TASK LIST:
(a) Answer these from the motion estimation page, each on its own line marked (i), (ii), (iii):
(i) In the phase correlation surface, what does the height represent?
(ii) Which optimized FFT implementations are named, and for which hardware?
(iii) What correlation value was reported in the example output?
(b) Carry the motion estimation page forward, picking up after its last sentence.

DOCUMENT EXCERPT:
Motion Estimation | Lyndon Hill

Contents

Global Motion Estimation
Local Motion Estimation
Optical Flow Estimation

All methods described here are for natural images and are unlikely to work well with synthetic images.

Global Motion Estimation

Introduction

Phase correlation is one technique that can be used to find the global alignment between two images quickly. This is an example of direct motion estimation because it operates directly on the pixel values.

Images are transformed to the frequency domain, therefore a window must be applied to the images to avoid the edges from correlating and resulting in zero motion. Unfortunately, the windowing reduces the maximum amount of motion that can be measured.

The output of phase correlation is a surface where conveniently the height represents the confidence and the location represents the motion.

Phase correlation is usually used to find translation but can be extended to find rotation and scale. For other motion models it is possible to use pixel difference gradients to optimise the motion model. If there is a lot of local motion or depth in the scene then indirect motion estimation using features can be better.

Pros

Large search range and evaluates every position simultaneously
Simple search to find the global maximum
The correlation surface can be interpolated to obtain subpixel motion
Fast - uses the FFT of which there are optimised implementations, such as FFTW for CPU or cuFFT for GPU

Cons

The need for windowing reduces the search range
Moving objects in the scene may reduce the global correlation peak resulting in reduced confidence

Implementation

Load the images and convert to luminance (or grey)
Apply windowing
Compute the phase correlation surface and find the location of the peak

Code on github

Example

These are 2 images that we will will use to test our approach with, the camera was panning to the right in this shot and the images are 5 frames apart:

Calculate the phase correlation between these 2 images:

pc.py --current frame_00160.png --previous frame_00155.png

This produces the following output:

Detected shift: (14.143573237407736, -0.13359329274885567), Correlation: 0.8721376508547936

Composite the 2 images into the same co-ordinate frame:

globalmc.py --current frame_00160.png --previous frame_0155.png --xoff 14.143573237407736 --yoff -0.13359329274885567 --outline --output aligned.png

Here is the composited output:

Using the --outline parameter draws a yellow box around the previous image (you may have to zoom to see it). It's a pretty good result for non-consecutive images. All the detail from the image on the right are visible on the right edge and on the left edge there is detail added from the left image.

DATA PROVIDED:
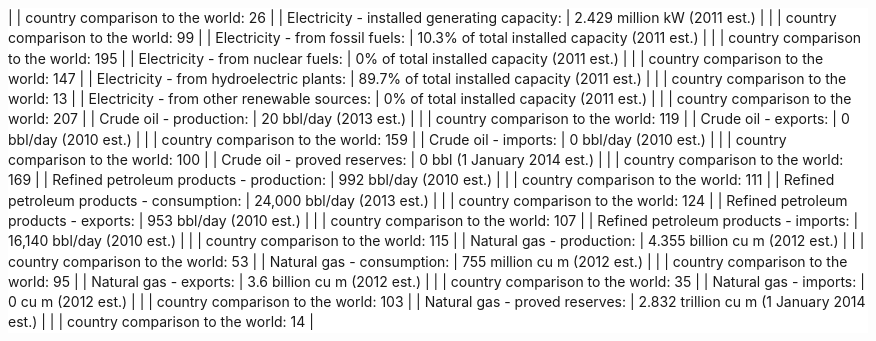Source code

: | | country comparison to the world:  26 |
| Electricity - installed generating capacity: | 2.429 million kW (2011 est.) |
| | country comparison to the world:  99 |
| Electricity - from fossil fuels: | 10.3% of total installed capacity (2011 est.) |
| | country comparison to the world:  195 |
| Electricity - from nuclear fuels: | 0% of total installed capacity (2011 est.) |
| | country comparison to the world:  147 |
| Electricity - from hydroelectric plants: | 89.7% of total installed capacity (2011 est.) |
| | country comparison to the world:  13 |
| Electricity - from other renewable sources: | 0% of total installed capacity (2011 est.) |
| | country comparison to the world:  207 |
| Crude oil - production: | 20 bbl/day (2013 est.) |
| | country comparison to the world:  119 |
| Crude oil - exports: | 0 bbl/day (2010 est.) |
| | country comparison to the world:  159 |
| Crude oil - imports: | 0 bbl/day (2010 est.) |
| | country comparison to the world:  100 |
| Crude oil - proved reserves: | 0 bbl (1 January 2014 est.) |
| | country comparison to the world:  169 |
| Refined petroleum products - production: | 992 bbl/day (2010 est.) |
| | country comparison to the world:  111 |
| Refined petroleum products - consumption: | 24,000 bbl/day (2013 est.) |
| | country comparison to the world:  124 |
| Refined petroleum products - exports: | 953 bbl/day (2010 est.) |
| | country comparison to the world:  107 |
| Refined petroleum products - imports: | 16,140 bbl/day (2010 est.) |
| | country comparison to the world:  115 |
| Natural gas - production: | 4.355 billion cu m (2012 est.) |
| | country comparison to the world:  53 |
| Natural gas - consumption: | 755 million cu m (2012 est.) |
| | country comparison to the world:  95 |
| Natural gas - exports: | 3.6 billion cu m (2012 est.) |
| | country comparison to the world:  35 |
| Natural gas - imports: | 0 cu m (2012 est.) |
| | country comparison to the world:  103 |
| Natural gas - proved reserves: | 2.832 trillion cu m (1 January 2014 est.) |
| | country comparison to the world:  14 |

ANSWERS FOR THE TASKS:
(a)
(i) The confidence.
(ii) FFTW for CPU and cuFFT for GPU.
(iii) 0.8721376508547936

(b)
Some discontinuities can be seen at the edges of combined images due to rotation of the camera, lens distortion. objects at different depths in the scene (parallax) and local object motion. Other methods may use motion or camera models that can account for these effects.

An alternative method would be to use feature detection and matching for indirect motion estimation. An implementation is provided in the gfm tool; motion vectors are obtained using the position of each feature point and its matching position in the other image. The median motion vector is found to avoid bad matches and other outliers. Results from that method are comparable.

Summary

Phase correlation is fast
Limited ability to represent complex motion and depth
Simple implementation - only two function calls in OpenCV after loading images and getting them into a suitable format

Local Motion Estimation

Introduction

Local motion estimation is a core algorithm for video compression via motion compensation and residual encoding. Block matching algorithms divide frames into a grid of blocks and search for matches in another frame. This method is used in video coding standards such as MPEG-4/H.264, HEVC/H.265 and VVC/H.266.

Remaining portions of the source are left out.